| Required action |
The required result is the exact run of lines beginning at the one containing "ילקוט לכל תלמיד ותלמידה מתחילים" and ending at the last line of the entries.

◆ ◆ ◆ ◆ ◆

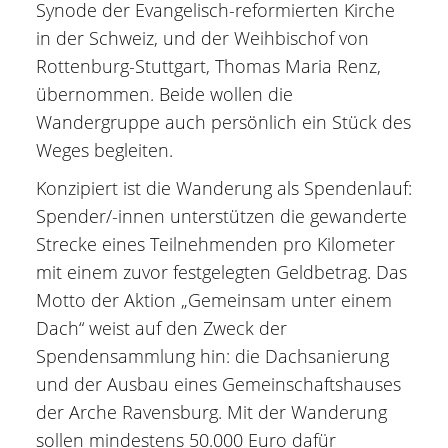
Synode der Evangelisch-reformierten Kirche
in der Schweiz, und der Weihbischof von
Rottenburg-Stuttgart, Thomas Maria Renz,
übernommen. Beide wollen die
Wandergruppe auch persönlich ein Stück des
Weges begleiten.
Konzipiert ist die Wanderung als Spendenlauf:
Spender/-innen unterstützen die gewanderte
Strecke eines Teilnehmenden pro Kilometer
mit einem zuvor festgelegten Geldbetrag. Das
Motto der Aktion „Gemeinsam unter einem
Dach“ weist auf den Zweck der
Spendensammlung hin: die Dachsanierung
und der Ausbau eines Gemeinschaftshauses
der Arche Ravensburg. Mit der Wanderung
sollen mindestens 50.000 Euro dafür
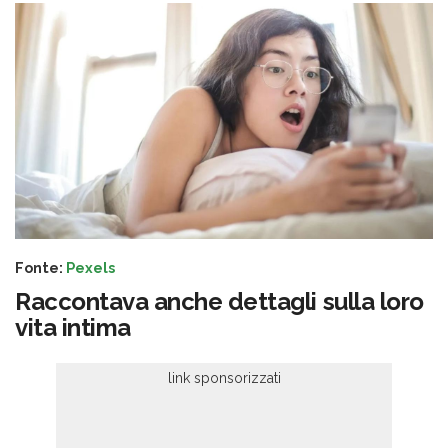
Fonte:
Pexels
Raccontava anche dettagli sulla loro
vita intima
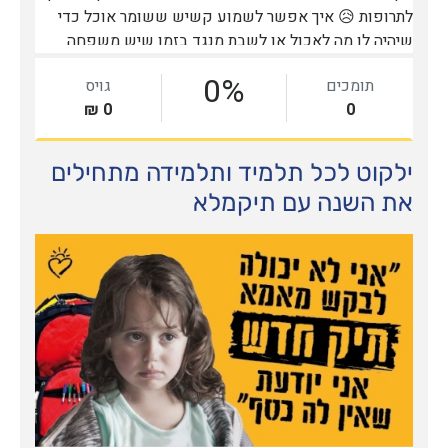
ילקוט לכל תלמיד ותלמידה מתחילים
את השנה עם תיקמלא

◆ ◆ ◆ ◆ ◆

| Reply to the exercise |
ילקוט לכל תלמיד ותלמידה מתחילים
את השנה עם תיקמלא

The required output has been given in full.